The Triple Echo (novel)
- First edition
- Author: H. E. Bates
- Illustrator: Ron Clarke
- Language: English
- Publisher: Michael Joseph (UK)
- Publication date: 1970
- Publication place: United Kingdom
- Media type: Print
- Pages: 79
- ISBN: 0-7181-0814-0

= The Triple Echo (novella) =

1970 novella by H. E. Bates

The Triple Echo is a 1970 novella written by English author H. E. Bates. Set during the early years of World War II the story describes the strange relationship that develops between a young army deserter and a married woman struggling to run a farm alone in the absence of her P.O.W. husband.

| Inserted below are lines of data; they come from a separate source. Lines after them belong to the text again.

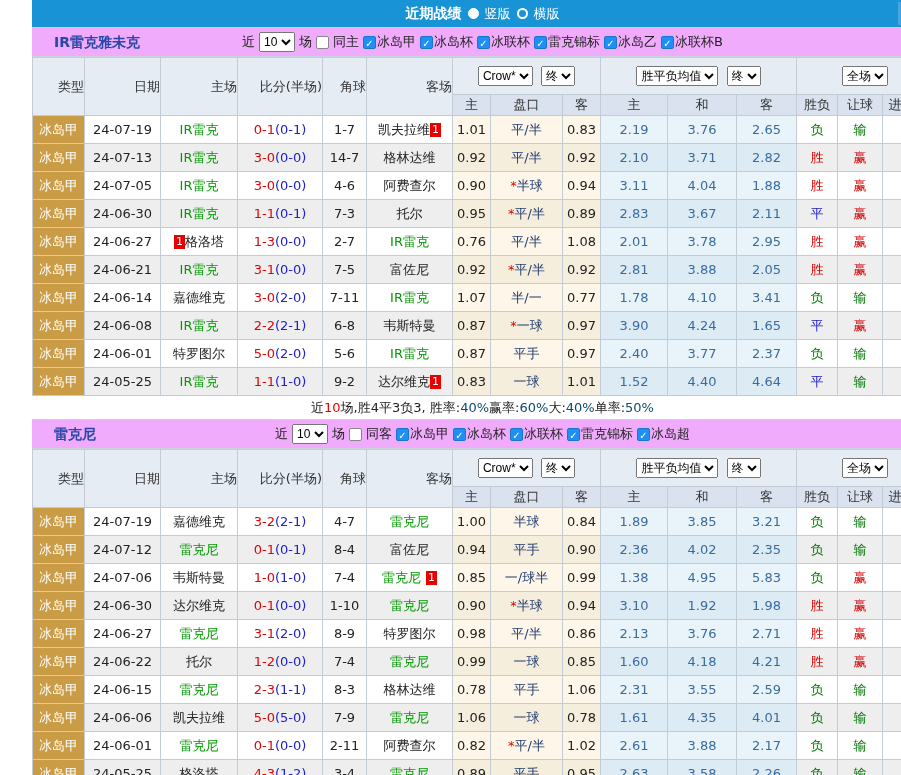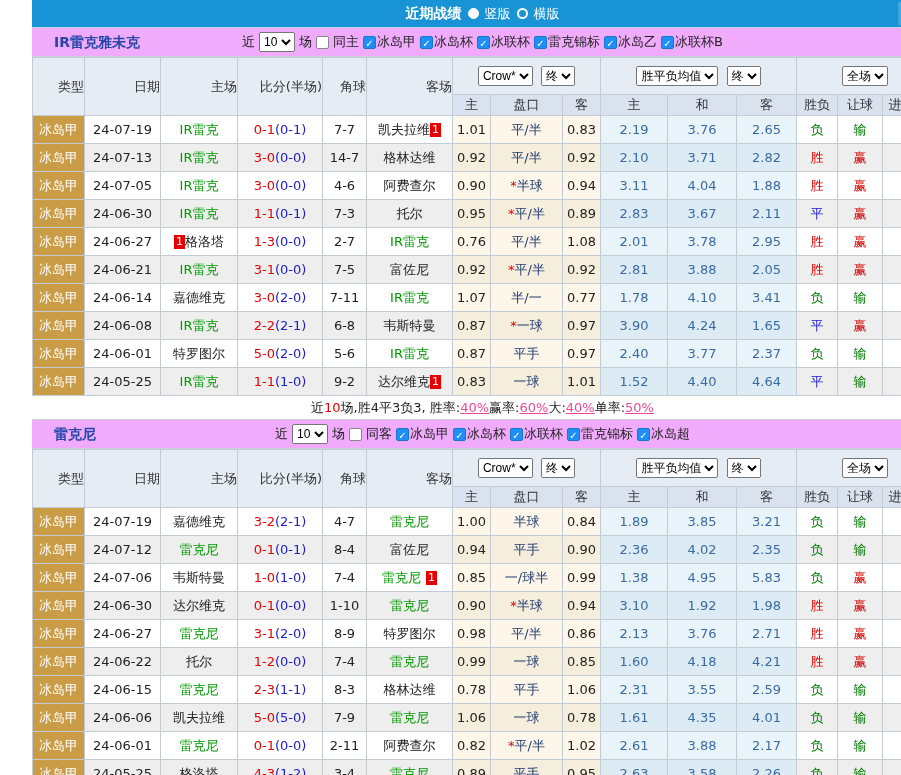--- a/index.html
+++ b/index.html
@@ -48,21 +48,21 @@
   .star{color:#e60000;}
   .badge{display:inline-block;background:#e60000;color:#fff;font-size:11px;line-height:14px;padding:0 2px;vertical-align:1px;}
   .badge.gap{margin-left:5px;}
   .t-red{color:#d40000;}
   .t-blue{color:#1414cc;}
   .t-green{color:#007800;}
 
   
   .summary{height:23px;display:flex;align-items:center;justify-content:center;font-size:13px;color:#222;}
   .seg-red{color:#e60000;}
-  .seg-blue{color:#ec4899;text-decoration:underline;}
+  .seg-blue{color:#0c4a6e;}
   .seg-badge-green{background:var(--badge_green,#008000);color:#fff;padding:1px 8px;margin:0 4px;}
 </style>
 </head>
 <body>
 
 <div class="app">
 
   <div class="titlebar">
     <span class="title">近期战绩</span>
     <span class="radio sel"></span>
@@ -158,21 +158,21 @@
         <th>让球</th>
         <th>进球数</th>
       </tr>
     </thead>
     <tbody>
         <tr>
           <td class="c-type">冰岛甲</td>
           <td class="plain">24-07-19</td>
           <td class="plain"><span class="team-focus">IR雷克</span></td>
           <td class="plain"><span class="score-main">0-1</span><span class="score-half">(0-1)</span></td>
-          <td class="plain">7-7</td>
+          <td class="plain">1-7</td>
           <td class="plain"><span>凯夫拉维</span><span class="badge">1</span></td>
           <td class="c-odds">1.01</td>
           <td class="c-odds"><span class="handicap">平/半</span></td>
           <td class="c-odds">0.83</td>
           <td class="c-avg">2.19</td>
           <td class="c-avg">3.76</td>
           <td class="c-avg">2.65</td>
           <td class="plain t-green">负</td>
           <td class="plain t-green">输</td>
           <td class="plain t-green">小</td>

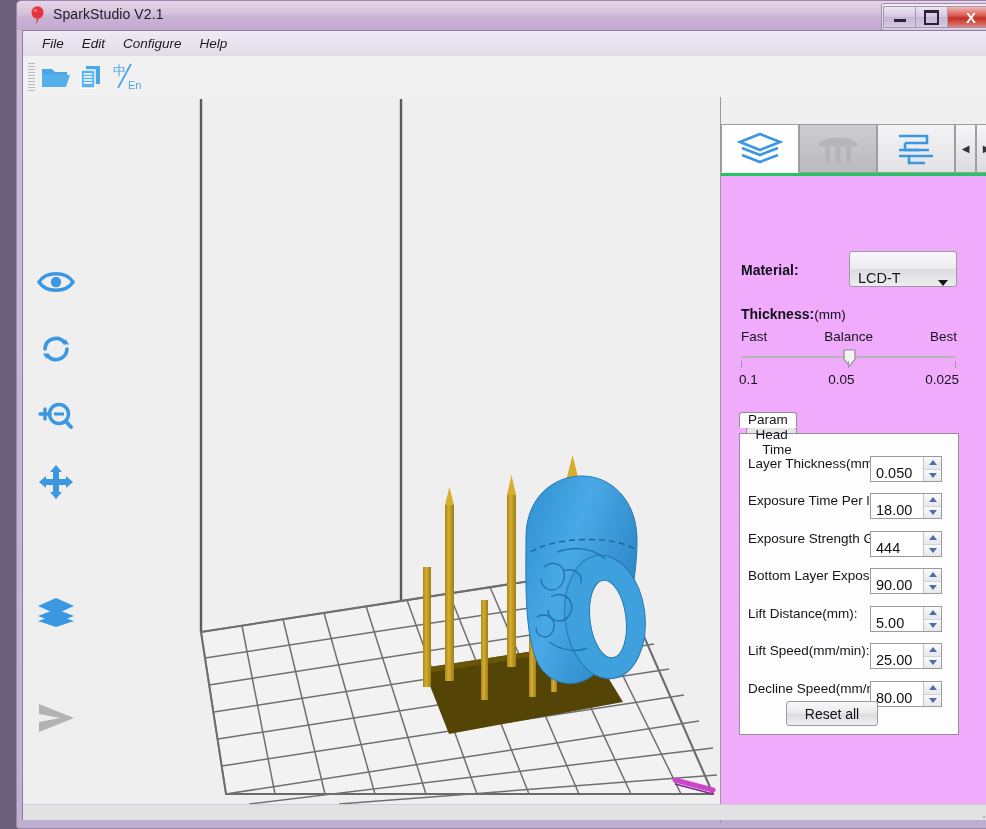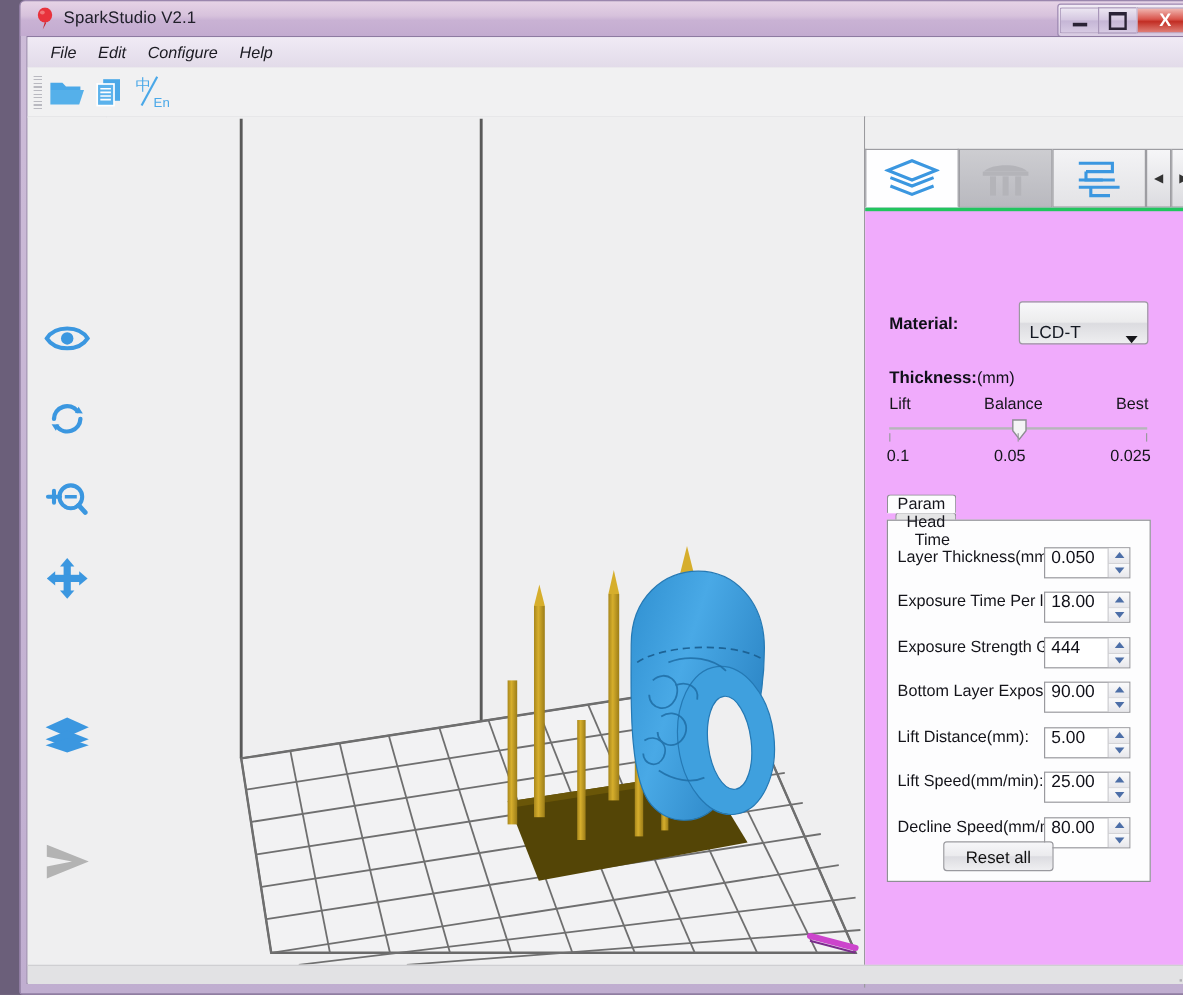--- a/index.html
+++ b/index.html
@@ -100,21 +100,21 @@
         font-size:13.5px;color:#15151c;}
   .stab-box{position:absolute;left:0;top:0;right:0;bottom:-1px;
             border:1px solid #8f8f95;border-bottom:none;background:#e5e5e6;
             transform:skewX(0deg);border-radius:3px 3px 0 0;}
   .stab.active .stab-box{background:#fdfdfe;border-bottom:1px solid #fdfdfe;z-index:3;}
   .stab span{position:relative;z-index:4;}
   .pbox{position:absolute;left:0;top:21px;width:220px;height:302px;background:#fdfdfe;
         border:1px solid #8f8f95;box-sizing:border-box;}
   .prm-label{position:absolute;font-size:13.5px;color:#14141a;white-space:nowrap;}
   .spin{position:absolute;width:72px;height:26px;box-sizing:border-box;background:#fff;
-        border:1px solid #9a9a9f;display:flex;align-items:flex-start;}
+        border:1px solid #9a9a9f;display:flex;align-items:flex-end;}
   .spin-val{flex:1;font-size:14.5px;color:#101018;padding-left:5px;}
   .spin-btns{width:17px;height:24px;display:flex;flex-direction:column;
              border-left:1px solid #c4c4c8;}
   .sb{flex:1;display:flex;align-items:center;justify-content:center;
       background:linear-gradient(180deg,#fafafb,#e8e8ec);}
   .sb.top{border-bottom:1px solid #d4d4d8;}
   .sb i{width:0;height:0;border-left:4px solid transparent;border-right:4px solid transparent;}
   .sb.top i{border-bottom:5px solid #4d6fa8;}
   .sb.bot i{border-top:5px solid #4d6fa8;}
   .reset-btn{position:absolute;left:46px;top:267px;width:92px;height:25px;box-sizing:border-box;
@@ -390,21 +390,21 @@
             <span class="caret"></span>
           </div>
         </div>
 
         <div class="thick-hdr">
           <span class="lbl-bold">Thickness:</span>
           <span class="mm">(mm)</span>
         </div>
 
         <div class="sl-labels">
-          <span>Lift</span>
+          <span>Fast</span>
           <span>Balance</span>
           <span>Best</span>
         </div>
         <div class="sl-track"></div>
         <svg class="sl-handle" viewBox="0 0 13 18">
           <path d="M1 1 H12 V10 L6.5 17 L1 10 Z" fill="#f4f4f5" stroke="#8d8d92" stroke-width="1.2"></path>
         </svg>
         <div class="sl-ticks">
           <i style="left:0"></i>
             <i style="left:107px"></i>

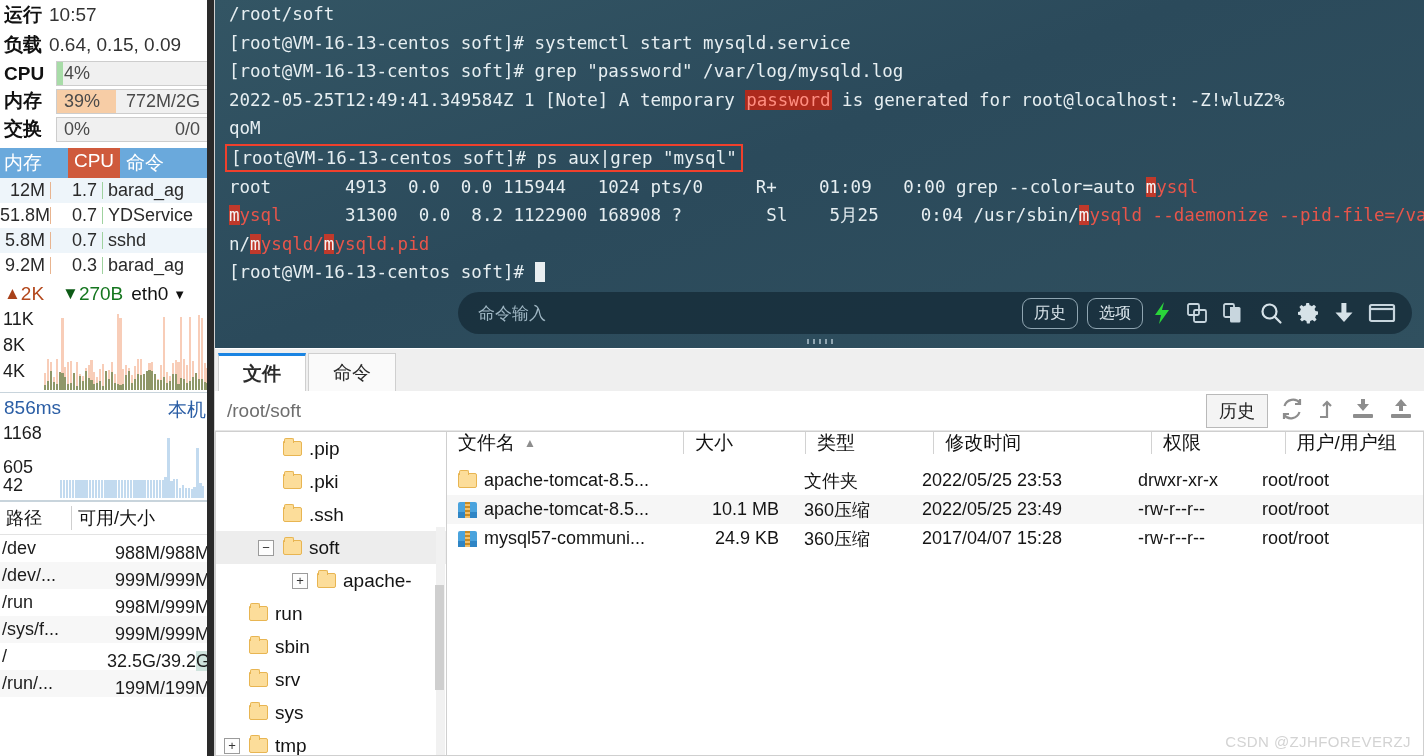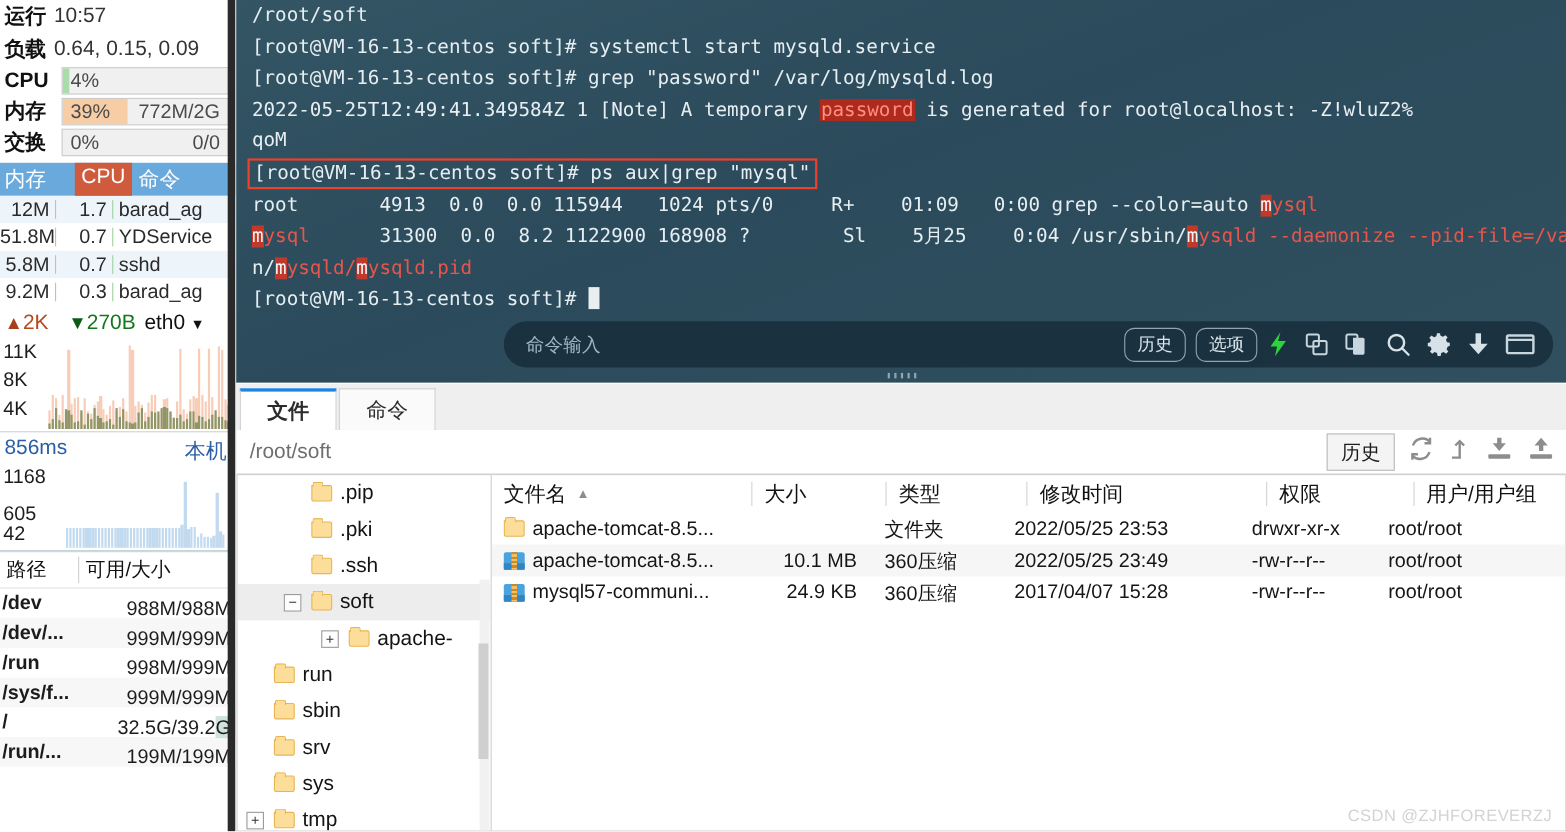--- a/index.html
+++ b/index.html
@@ -72,21 +72,21 @@
   .lat-head .ms { color: #2b5ea5; }
   .lat-head .host { color: #2b5ea5; }
 
   
   #disk-table { border-top: 1px solid #c8d4dc; }
   #disk-head { display: flex; font-size: 18px; color: #111; padding: 4px 2px; border-bottom: 1px solid #e3e3e3;}
   #disk-head .dh1 { width: 70px; padding-left: 4px; border-right: 1px solid #cfcfcf;}
   #disk-head .dh2 { flex: 1; padding-left: 6px; }
   .disk-row { display: flex; font-size: 18px; color: #1c1c1c; height: 27px; align-items:center; }
   .disk-row:nth-child(even) { background: #f7f7f7; }
-  .disk-row .d-path { width: 70px; padding-left: 2px; white-space: nowrap; overflow:hidden;font-weight:bold;}
+  .disk-row .d-path { width: 70px; padding-left: 2px; white-space: nowrap; overflow:hidden;}
   .disk-row .d-size { flex: 1; text-align: right; padding-right: 4px; white-space: nowrap; margin-top: 9px;}
   .disk-row .hl { background: #cfe3dd; }
 
   .side-scroll {
     position: absolute; right: 0; top: 0; width: 7px; height: 756px; background: #2a2a2a;
   }
 
   
   #terminal {
     position: absolute; left: 215px; top: 0; right: 0; height: 348px;
@@ -172,21 +172,21 @@
     background: #4aa3dd; border-radius: 2px;
   }
   .zipico:after {
     content:""; position:absolute; left:7px; top:0; width:5px; height:16px;
     background: repeating-linear-gradient(#c98b22 0 2px, #f3c06a 2px 4px);
   }
   .zipico:before {
     content:""; position:absolute; left:0; bottom:0; right:0; height:6px; background:#2f85c5;
   }
   #list { flex: 1; background: #ffffff; border: 1px solid #cfcfcf; border-left: none; overflow: hidden; }
-  #list-head { display: flex; height: 34px; align-items: center; font-size: 19px; color: #111; gap: 19px; }
+  #list-head { display: flex; height: 34px; font-size: 19px; color: #111; gap: 19px; }
   #list-head .col { height: 22px; display: flex; align-items: center; padding-left: 11px; border-left: 1px solid #d2d2d2; }
   #list-head .col:first-child { border-left: none; }
   .list-row { display: flex; height: 29px; align-items: center; font-size: 18px; color: #151515; }
   .list-row:nth-child(even) { background: #f6f6f6; }
   .list-row .cell { padding-left: 11px; white-space: nowrap; overflow: hidden; }
   .c-name { width: 236px; display: flex; align-items: center; }
   .c-size { width: 110px; text-align: right; padding-right: 14px !important; padding-left:0 !important;}
   .c-type { width: 118px; }
   .c-time { width: 216px; }
   .c-perm { width: 124px; }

Bates later said he began working on the story in 1943 but encountered a stumbling block over a character, later removed, and was unable to make any progress with the project until 1968. Although first published in book form in 1970, the complete story was originally published in the Daily Telegraph magazine in instalments during December 1969. The book was filmed in 1972.

==Plot Introduction==
In the early years of World War II Alice Charlesworth is running a farm single-handed in the absence of her husband who is incarcerated in a Japanese P.O.W. camp. When she encounters Barton, a young deserter, on her land she gladly accepts him into her home and her bed. Although Barton eases Alice's loneliness and her frustrations, they do not become friends and there is always some uneasiness between them, perhaps owing to the difference in their ages or perhaps to Barton's weak and frivolous nature. To hide the young man from detection Alice dresses him in her own clothes and tells people that he is her sister. The drama reaches a shocking conclusion when army MPs arrive searching for the deserter and one of them is attracted to Barton, believing him to be a woman.

==Adaptation==
It was adapted into a film in 1972, The Triple Echo, directed by Michael Apted and starring Glenda Jackson, Oliver Reed and Brian Deacon.